My name is Anthony, and I’ve been working at Harley-Davidson of Baltimore too long to not own one. So welcome to my sportster story…
I’ve had a fascination with motor vehicles ever since I was little. My first word was bus, my second word was car, and I’ve been addicted ever since. I have a lot of memories from when I was little regarding cars, but motorcycles have mainly been in my blindspot. I’ve been fiddling with old German cars and Japanese pickups since getting my license, rarely straying from that theme.
2000 Sportster Sport 1200 trade-in, 8k miles, only dropped a few times!
I’ve been waiting for a Sportster like this to come through our dealership for almost two years now: older, solid mechanics, rough aesthetics, and most importantly cheap. I’m not trying to ride to Sturgis or win any bike shows. I’m doing this to enjoy the process of working on a project. And because of peer pressure. I can’t count how many times coworkers and customers have asked me when I’m finally gonna buy a bike…
The test-ride went OK. There was a lot about the bike that I didn’t like to be honest with you, but it was all stuff that i’d want to improve or replace anyway. I only had to make fun of its couchseating, color, and Sportster Sport name for a few weeks before I decided to buy it. I didn’t let any time waste either. I immediately took it into the wash bays for a more detailed analysis of my future headache.
I wasn’t gonna go one more minute with that ridiculous seat on it. Luckily enough, our new technician TJ needed a 2up seat, so I quickly traded him for a future favor. His loss.
I quickly became addicted to the before/after satisfaction that comes with tearing off ugly parts. I couldn’t help it. I found a quiet corner of our storage loft and tucked it away with some basic tools. Over the following couple months, I’d pick away at it. Piece by piece, I was gonna handle as much as I could before turning it over to the techs.

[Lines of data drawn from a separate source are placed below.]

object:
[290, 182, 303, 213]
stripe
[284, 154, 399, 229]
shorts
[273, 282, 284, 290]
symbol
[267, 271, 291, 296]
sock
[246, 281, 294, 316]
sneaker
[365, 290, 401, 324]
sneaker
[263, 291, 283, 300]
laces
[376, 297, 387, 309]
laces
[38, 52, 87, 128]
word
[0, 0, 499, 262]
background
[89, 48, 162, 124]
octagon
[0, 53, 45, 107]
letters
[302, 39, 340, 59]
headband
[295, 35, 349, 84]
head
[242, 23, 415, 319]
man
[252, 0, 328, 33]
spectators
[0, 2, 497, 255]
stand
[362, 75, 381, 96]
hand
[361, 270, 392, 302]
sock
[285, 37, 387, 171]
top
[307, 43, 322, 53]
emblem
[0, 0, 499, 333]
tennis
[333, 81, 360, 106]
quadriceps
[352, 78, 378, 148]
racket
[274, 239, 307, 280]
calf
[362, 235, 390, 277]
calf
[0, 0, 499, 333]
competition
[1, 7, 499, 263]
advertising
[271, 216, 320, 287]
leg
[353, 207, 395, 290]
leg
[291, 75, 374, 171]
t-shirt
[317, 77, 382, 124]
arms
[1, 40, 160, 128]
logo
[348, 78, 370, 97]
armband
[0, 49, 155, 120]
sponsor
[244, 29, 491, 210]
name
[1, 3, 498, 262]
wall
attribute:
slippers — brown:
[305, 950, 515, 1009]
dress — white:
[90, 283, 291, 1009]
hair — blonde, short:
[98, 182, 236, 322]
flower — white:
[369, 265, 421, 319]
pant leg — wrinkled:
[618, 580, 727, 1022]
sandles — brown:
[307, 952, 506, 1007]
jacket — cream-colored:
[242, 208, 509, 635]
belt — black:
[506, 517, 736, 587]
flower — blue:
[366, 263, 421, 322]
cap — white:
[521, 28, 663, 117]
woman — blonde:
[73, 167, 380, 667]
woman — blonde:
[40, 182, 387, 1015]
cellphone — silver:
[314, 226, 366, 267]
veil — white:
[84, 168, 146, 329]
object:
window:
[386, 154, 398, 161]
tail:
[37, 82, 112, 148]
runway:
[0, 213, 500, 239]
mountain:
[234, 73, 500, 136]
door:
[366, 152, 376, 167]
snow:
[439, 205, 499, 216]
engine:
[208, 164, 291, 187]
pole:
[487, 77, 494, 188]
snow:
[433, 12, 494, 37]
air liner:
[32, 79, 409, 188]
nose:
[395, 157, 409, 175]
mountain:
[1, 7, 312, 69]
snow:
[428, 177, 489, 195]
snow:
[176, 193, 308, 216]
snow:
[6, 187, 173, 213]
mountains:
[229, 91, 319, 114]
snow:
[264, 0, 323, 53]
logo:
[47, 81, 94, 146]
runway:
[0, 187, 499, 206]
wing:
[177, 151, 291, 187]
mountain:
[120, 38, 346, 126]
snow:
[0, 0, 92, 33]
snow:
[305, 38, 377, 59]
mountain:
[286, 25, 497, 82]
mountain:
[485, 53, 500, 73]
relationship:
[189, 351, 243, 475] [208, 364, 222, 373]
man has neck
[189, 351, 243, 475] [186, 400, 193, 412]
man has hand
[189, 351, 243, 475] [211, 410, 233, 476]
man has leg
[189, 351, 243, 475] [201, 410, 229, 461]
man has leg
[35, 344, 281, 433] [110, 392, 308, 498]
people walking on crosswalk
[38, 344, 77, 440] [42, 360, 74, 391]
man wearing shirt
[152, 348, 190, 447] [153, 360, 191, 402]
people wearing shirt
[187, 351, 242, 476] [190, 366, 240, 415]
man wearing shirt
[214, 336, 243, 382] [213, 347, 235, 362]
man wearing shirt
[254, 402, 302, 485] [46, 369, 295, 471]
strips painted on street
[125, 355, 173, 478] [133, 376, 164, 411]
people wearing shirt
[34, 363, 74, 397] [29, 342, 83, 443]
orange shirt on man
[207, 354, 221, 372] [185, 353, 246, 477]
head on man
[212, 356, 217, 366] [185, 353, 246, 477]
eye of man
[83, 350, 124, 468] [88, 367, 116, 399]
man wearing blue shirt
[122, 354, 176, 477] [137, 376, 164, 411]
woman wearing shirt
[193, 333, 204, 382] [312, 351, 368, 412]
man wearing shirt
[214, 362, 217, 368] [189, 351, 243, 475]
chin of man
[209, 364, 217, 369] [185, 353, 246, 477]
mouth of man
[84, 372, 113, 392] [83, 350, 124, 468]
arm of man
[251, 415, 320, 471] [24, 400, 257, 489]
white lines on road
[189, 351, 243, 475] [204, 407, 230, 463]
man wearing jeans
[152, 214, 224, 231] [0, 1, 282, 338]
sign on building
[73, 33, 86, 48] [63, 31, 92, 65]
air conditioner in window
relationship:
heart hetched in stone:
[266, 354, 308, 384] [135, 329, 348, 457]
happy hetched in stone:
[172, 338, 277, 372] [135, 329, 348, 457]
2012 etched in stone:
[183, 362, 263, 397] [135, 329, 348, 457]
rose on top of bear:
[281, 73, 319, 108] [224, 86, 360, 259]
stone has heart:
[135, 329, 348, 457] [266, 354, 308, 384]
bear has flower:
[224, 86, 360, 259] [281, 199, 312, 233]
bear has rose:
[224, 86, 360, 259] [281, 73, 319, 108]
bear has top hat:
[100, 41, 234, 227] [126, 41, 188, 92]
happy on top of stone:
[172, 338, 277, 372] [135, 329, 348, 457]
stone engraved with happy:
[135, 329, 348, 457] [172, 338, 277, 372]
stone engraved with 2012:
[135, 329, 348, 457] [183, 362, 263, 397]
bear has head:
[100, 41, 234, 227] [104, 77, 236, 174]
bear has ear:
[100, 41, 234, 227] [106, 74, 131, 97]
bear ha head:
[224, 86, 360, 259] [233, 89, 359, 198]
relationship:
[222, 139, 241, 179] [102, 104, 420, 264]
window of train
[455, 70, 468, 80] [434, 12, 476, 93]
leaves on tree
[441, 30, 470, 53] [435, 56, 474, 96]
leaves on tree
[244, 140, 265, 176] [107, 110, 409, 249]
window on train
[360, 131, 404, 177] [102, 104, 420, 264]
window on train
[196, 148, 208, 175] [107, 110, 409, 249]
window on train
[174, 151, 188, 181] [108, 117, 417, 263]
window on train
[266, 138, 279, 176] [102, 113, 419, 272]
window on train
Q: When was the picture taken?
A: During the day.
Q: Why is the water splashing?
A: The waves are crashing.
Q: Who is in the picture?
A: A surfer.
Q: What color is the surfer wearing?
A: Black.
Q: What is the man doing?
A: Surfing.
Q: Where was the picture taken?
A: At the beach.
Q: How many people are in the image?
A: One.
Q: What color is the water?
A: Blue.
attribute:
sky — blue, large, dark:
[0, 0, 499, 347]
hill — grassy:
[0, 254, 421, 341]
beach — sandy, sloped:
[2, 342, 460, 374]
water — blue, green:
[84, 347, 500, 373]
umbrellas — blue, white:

This is where I may loose some of you. I’ve decided to turn this into a cafe racer in an irreversible way. I jumped head-first into this and chopped the frame. I did a quick and sloppy cut at first just to get the rough idea and mount my Burley Brand Cafe seat. Plus I popped on my new drag bar. These two simple changes, plus about 20lbs of removed parts, totally changed the vibe of the bike.
I dunno about you, but I love it. Sure it’s uncomfortable. Sure i’ll never be able to ride with a cute girl on the back. But damn is it good lookin’!
The Arlen Ness Big Sucker was chosen to replace the huge chrome soup-bowl attached to the motor. Simple, clean, and with the stainless filter instead of the usual pink colored ones.
One of our longtime techs, JP, stepped up in handling the motor. I may know a little bit of this and that, but I have no business diagnosing or refreshing the sluggish engine. There was nothing terribly wrong with it, but it definitely didn’t feel 100%. I handed it over to JP with full faith that he’d set things right. This opinion: replace plugs, wires, some vacuum hoses, and an oil change. Easy. For him.
Next came the Vance & Hines Short Shots. Definitely my favorite looking and sounding pipes across the Harley lineup.